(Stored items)
== Segment start ==

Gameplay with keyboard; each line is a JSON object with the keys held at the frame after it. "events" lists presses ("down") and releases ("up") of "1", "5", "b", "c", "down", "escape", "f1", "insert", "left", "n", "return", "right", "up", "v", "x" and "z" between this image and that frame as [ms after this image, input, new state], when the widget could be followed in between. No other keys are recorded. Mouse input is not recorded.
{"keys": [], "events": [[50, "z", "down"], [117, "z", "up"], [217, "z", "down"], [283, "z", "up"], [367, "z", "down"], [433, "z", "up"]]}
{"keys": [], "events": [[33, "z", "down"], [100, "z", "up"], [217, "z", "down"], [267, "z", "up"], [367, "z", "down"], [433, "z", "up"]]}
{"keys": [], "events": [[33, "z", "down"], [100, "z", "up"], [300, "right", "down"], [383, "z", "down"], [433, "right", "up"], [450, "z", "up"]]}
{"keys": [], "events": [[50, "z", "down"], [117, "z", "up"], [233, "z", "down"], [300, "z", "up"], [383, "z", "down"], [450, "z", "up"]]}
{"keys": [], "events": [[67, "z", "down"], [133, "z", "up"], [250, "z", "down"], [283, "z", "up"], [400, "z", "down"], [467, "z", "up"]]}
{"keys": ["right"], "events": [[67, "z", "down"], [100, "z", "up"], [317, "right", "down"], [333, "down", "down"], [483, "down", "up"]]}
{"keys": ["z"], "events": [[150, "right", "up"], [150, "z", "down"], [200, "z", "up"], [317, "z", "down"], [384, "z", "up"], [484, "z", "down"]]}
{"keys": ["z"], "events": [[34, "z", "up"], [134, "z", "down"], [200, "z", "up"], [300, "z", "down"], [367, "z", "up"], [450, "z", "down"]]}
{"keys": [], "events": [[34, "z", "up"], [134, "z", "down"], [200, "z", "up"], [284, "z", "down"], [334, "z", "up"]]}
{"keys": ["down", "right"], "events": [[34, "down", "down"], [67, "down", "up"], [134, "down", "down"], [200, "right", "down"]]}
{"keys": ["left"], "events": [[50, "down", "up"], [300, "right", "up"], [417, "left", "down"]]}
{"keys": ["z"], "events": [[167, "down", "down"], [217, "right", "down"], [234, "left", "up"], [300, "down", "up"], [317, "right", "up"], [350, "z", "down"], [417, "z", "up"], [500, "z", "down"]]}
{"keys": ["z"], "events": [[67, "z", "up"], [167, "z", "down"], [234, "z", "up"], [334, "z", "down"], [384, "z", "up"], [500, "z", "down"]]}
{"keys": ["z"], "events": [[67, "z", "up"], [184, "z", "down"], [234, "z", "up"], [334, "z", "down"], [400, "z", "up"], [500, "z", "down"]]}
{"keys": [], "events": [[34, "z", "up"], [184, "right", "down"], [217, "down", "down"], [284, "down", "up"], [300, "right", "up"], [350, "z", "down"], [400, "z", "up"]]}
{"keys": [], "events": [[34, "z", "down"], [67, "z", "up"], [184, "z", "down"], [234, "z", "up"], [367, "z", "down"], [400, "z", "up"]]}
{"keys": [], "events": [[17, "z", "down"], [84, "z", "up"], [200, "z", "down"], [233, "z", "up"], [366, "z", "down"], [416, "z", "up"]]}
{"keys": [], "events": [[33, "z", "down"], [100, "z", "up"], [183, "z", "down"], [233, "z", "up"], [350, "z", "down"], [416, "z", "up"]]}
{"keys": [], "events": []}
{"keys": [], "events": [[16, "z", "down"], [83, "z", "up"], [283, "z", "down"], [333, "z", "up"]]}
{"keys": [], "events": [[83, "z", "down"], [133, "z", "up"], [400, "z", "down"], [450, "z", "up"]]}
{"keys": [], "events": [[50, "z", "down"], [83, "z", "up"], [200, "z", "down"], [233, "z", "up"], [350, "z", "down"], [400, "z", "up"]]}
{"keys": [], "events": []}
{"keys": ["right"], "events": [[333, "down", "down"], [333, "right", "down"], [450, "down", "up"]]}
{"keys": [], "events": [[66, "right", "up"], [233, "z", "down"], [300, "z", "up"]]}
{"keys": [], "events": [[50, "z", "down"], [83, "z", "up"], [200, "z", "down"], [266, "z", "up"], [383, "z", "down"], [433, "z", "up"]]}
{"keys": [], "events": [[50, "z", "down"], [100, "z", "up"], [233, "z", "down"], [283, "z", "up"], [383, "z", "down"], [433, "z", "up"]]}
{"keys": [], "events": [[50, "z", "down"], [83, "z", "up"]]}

== Segment end ==

**TASK GOAL:** All records above must be set down exactly, please.

**SOLUTION BELOW:**
Gameplay with keyboard; each line is a JSON object with the keys held at the frame after it. "events" lists presses ("down") and releases ("up") of "1", "5", "b", "c", "down", "escape", "f1", "insert", "left", "n", "return", "right", "up", "v", "x" and "z" between this image and that frame as [ms after this image, input, new state], when the widget could be followed in between. No other keys are recorded. Mouse input is not recorded.
{"keys": [], "events": [[50, "z", "down"], [117, "z", "up"], [217, "z", "down"], [283, "z", "up"], [367, "z", "down"], [433, "z", "up"]]}
{"keys": [], "events": [[33, "z", "down"], [100, "z", "up"], [217, "z", "down"], [267, "z", "up"], [367, "z", "down"], [433, "z", "up"]]}
{"keys": [], "events": [[33, "z", "down"], [100, "z", "up"], [300, "right", "down"], [383, "z", "down"], [433, "right", "up"], [450, "z", "up"]]}
{"keys": [], "events": [[50, "z", "down"], [117, "z", "up"], [233, "z", "down"], [300, "z", "up"], [383, "z", "down"], [450, "z", "up"]]}
{"keys": [], "events": [[67, "z", "down"], [133, "z", "up"], [250, "z", "down"], [283, "z", "up"], [400, "z", "down"], [467, "z", "up"]]}
{"keys": ["right"], "events": [[67, "z", "down"], [100, "z", "up"], [317, "right", "down"], [333, "down", "down"], [483, "down", "up"]]}
{"keys": ["z"], "events": [[150, "right", "up"], [150, "z", "down"], [200, "z", "up"], [317, "z", "down"], [384, "z", "up"], [484, "z", "down"]]}
{"keys": ["z"], "events": [[34, "z", "up"], [134, "z", "down"], [200, "z", "up"], [300, "z", "down"], [367, "z", "up"], [450, "z", "down"]]}
{"keys": [], "events": [[34, "z", "up"], [134, "z", "down"], [200, "z", "up"], [284, "z", "down"], [334, "z", "up"]]}
{"keys": ["down", "right"], "events": [[34, "down", "down"], [67, "down", "up"], [134, "down", "down"], [200, "right", "down"]]}
{"keys": ["left"], "events": [[50, "down", "up"], [300, "right", "up"], [417, "left", "down"]]}
{"keys": ["z"], "events": [[167, "down", "down"], [217, "right", "down"], [234, "left", "up"], [300, "down", "up"], [317, "right", "up"], [350, "z", "down"], [417, "z", "up"], [500, "z", "down"]]}
{"keys": ["z"], "events": [[67, "z", "up"], [167, "z", "down"], [234, "z", "up"], [334, "z", "down"], [384, "z", "up"], [500, "z", "down"]]}
{"keys": ["z"], "events": [[67, "z", "up"], [184, "z", "down"], [234, "z", "up"], [334, "z", "down"], [400, "z", "up"], [500, "z", "down"]]}
{"keys": [], "events": [[34, "z", "up"], [184, "right", "down"], [217, "down", "down"], [284, "down", "up"], [300, "right", "up"], [350, "z", "down"], [400, "z", "up"]]}
{"keys": [], "events": [[34, "z", "down"], [67, "z", "up"], [184, "z", "down"], [234, "z", "up"], [367, "z", "down"], [400, "z", "up"]]}
{"keys": [], "events": [[17, "z", "down"], [84, "z", "up"], [200, "z", "down"], [233, "z", "up"], [366, "z", "down"], [416, "z", "up"]]}
{"keys": [], "events": [[33, "z", "down"], [100, "z", "up"], [183, "z", "down"], [233, "z", "up"], [350, "z", "down"], [416, "z", "up"]]}
{"keys": [], "events": []}
{"keys": [], "events": [[16, "z", "down"], [83, "z", "up"], [283, "z", "down"], [333, "z", "up"]]}
{"keys": [], "events": [[83, "z", "down"], [133, "z", "up"], [400, "z", "down"], [450, "z", "up"]]}
{"keys": [], "events": [[50, "z", "down"], [83, "z", "up"], [200, "z", "down"], [233, "z", "up"], [350, "z", "down"], [400, "z", "up"]]}
{"keys": [], "events": []}
{"keys": ["right"], "events": [[333, "down", "down"], [333, "right", "down"], [450, "down", "up"]]}
{"keys": [], "events": [[66, "right", "up"], [233, "z", "down"], [300, "z", "up"]]}
{"keys": [], "events": [[50, "z", "down"], [83, "z", "up"], [200, "z", "down"], [266, "z", "up"], [383, "z", "down"], [433, "z", "up"]]}
{"keys": [], "events": [[50, "z", "down"], [100, "z", "up"], [233, "z", "down"], [283, "z", "up"], [383, "z", "down"], [433, "z", "up"]]}
{"keys": [], "events": [[50, "z", "down"], [83, "z", "up"]]}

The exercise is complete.